--- Dataset records ---

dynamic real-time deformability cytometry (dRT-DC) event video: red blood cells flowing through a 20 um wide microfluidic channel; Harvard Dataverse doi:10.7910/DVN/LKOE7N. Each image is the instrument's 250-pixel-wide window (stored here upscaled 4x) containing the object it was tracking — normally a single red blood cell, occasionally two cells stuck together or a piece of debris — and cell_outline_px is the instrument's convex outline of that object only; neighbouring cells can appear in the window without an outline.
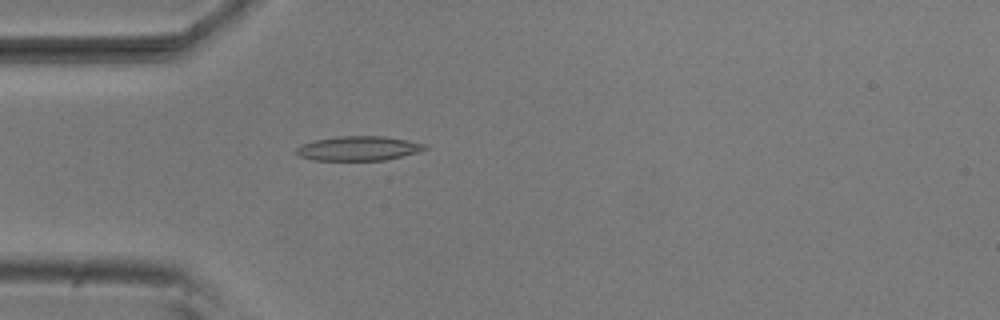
{"species": "common noctule bat (a hibernating species)", "species_latin": "Nyctalus noctula", "temperature_condition": "room temperature", "stored_images_in_passage": 5, "camera_frame_rate_fps": 3000, "um_per_image_px": 0.085, "animal": {"sex": "male", "body_mass_g": 20.5, "forearm_length_mm": 52.5}, "frame": {"image": 1, "passage_image": 5, "time_ms": 1.333, "image_size_px": [1000, 320], "cell_outline_px": [[428, 148], [416, 152], [384, 160], [312, 160], [300, 156], [296, 152], [296, 148], [300, 144], [316, 140], [340, 136], [384, 136], [408, 140], [428, 144]], "centroid_in_image_um": [30.47, 12.6], "position_along_channel_um": 54.5, "area_um2": 18.21}}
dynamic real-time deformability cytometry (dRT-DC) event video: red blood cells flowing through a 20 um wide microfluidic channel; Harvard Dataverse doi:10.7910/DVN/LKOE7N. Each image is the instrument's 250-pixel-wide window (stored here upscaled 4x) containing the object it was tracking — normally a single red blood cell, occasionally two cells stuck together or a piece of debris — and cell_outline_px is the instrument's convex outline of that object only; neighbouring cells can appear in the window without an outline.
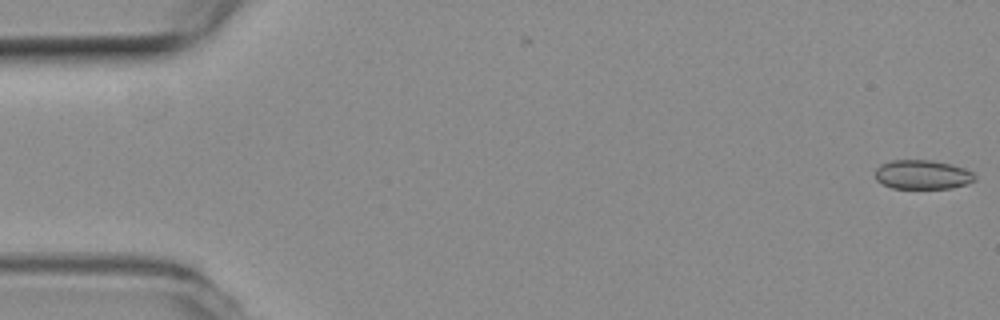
{"species": "common noctule bat (a hibernating species)", "species_latin": "Nyctalus noctula", "temperature_condition": "room temperature", "stored_images_in_passage": 10, "camera_frame_rate_fps": 3000, "um_per_image_px": 0.085, "animal": {"sex": "female", "body_mass_g": 19.3, "forearm_length_mm": 54.1}, "frame": {"image": 1, "passage_image": 1, "time_ms": 0.0, "image_size_px": [1000, 320], "cell_outline_px": [[976, 180], [968, 184], [952, 188], [892, 188], [876, 180], [876, 168], [880, 164], [892, 160], [932, 160], [952, 164], [964, 168], [972, 172], [976, 176]], "centroid_in_image_um": [78.44, 14.84], "position_along_channel_um": 6.6, "area_um2": 17.05}}
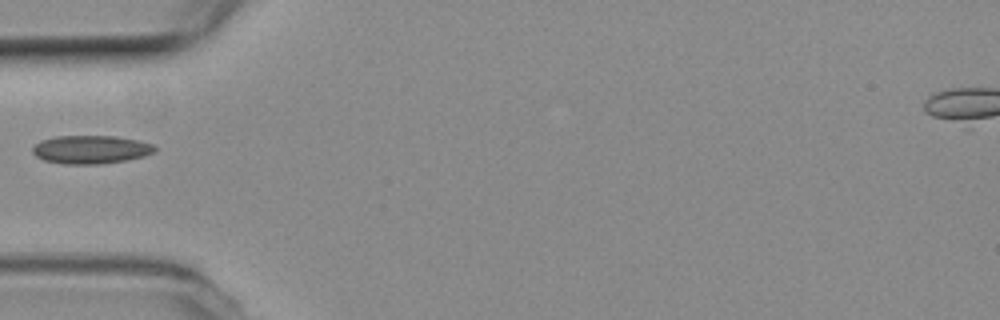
{"frame": {"image": 2, "passage_image": 7, "time_ms": 2.0, "image_size_px": [1000, 320], "cell_outline_px": [[156, 148], [152, 152], [144, 156], [124, 160], [100, 164], [64, 164], [44, 160], [36, 156], [32, 152], [32, 148], [40, 140], [56, 136], [116, 136], [136, 140], [152, 144]], "centroid_in_image_um": [7.67, 12.7], "position_along_channel_um": 77.3, "area_um2": 20.0}}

--- The problem ---
Using the material above, return every line exactly as it appears, minus the pictures.

--- Solution to this task ---
dynamic real-time deformability cytometry (dRT-DC) event video: red blood cells flowing through a 20 um wide microfluidic channel; Harvard Dataverse doi:10.7910/DVN/LKOE7N. Each image is the instrument's 250-pixel-wide window (stored here upscaled 4x) containing the object it was tracking — normally a single red blood cell, occasionally two cells stuck together or a piece of debris — and cell_outline_px is the instrument's convex outline of that object only; neighbouring cells can appear in the window without an outline.
{"species": "common noctule bat (a hibernating species)", "species_latin": "Nyctalus noctula", "temperature_condition": "room temperature", "stored_images_in_passage": 5, "camera_frame_rate_fps": 3000, "um_per_image_px": 0.085, "animal": {"sex": "male", "body_mass_g": 20.5, "forearm_length_mm": 52.5}, "frame": {"image": 1, "passage_image": 5, "time_ms": 1.333, "image_size_px": [1000, 320], "cell_outline_px": [[428, 148], [416, 152], [384, 160], [312, 160], [300, 156], [296, 152], [296, 148], [300, 144], [316, 140], [340, 136], [384, 136], [408, 140], [428, 144]], "centroid_in_image_um": [30.47, 12.6], "position_along_channel_um": 54.5, "area_um2": 18.21}}
dynamic real-time deformability cytometry (dRT-DC) event video: red blood cells flowing through a 20 um wide microfluidic channel; Harvard Dataverse doi:10.7910/DVN/LKOE7N. Each image is the instrument's 250-pixel-wide window (stored here upscaled 4x) containing the object it was tracking — normally a single red blood cell, occasionally two cells stuck together or a piece of debris — and cell_outline_px is the instrument's convex outline of that object only; neighbouring cells can appear in the window without an outline.
{"species": "common noctule bat (a hibernating species)", "species_latin": "Nyctalus noctula", "temperature_condition": "room temperature", "stored_images_in_passage": 10, "camera_frame_rate_fps": 3000, "um_per_image_px": 0.085, "animal": {"sex": "female", "body_mass_g": 19.3, "forearm_length_mm": 54.1}, "frame": {"image": 1, "passage_image": 1, "time_ms": 0.0, "image_size_px": [1000, 320], "cell_outline_px": [[976, 180], [968, 184], [952, 188], [892, 188], [876, 180], [876, 168], [880, 164], [892, 160], [932, 160], [952, 164], [964, 168], [972, 172], [976, 176]], "centroid_in_image_um": [78.44, 14.84], "position_along_channel_um": 6.6, "area_um2": 17.05}}
{"frame": {"image": 2, "passage_image": 7, "time_ms": 2.0, "image_size_px": [1000, 320], "cell_outline_px": [[156, 148], [152, 152], [144, 156], [124, 160], [100, 164], [64, 164], [44, 160], [36, 156], [32, 152], [32, 148], [40, 140], [56, 136], [116, 136], [136, 140], [152, 144]], "centroid_in_image_um": [7.67, 12.7], "position_along_channel_um": 77.3, "area_um2": 20.0}}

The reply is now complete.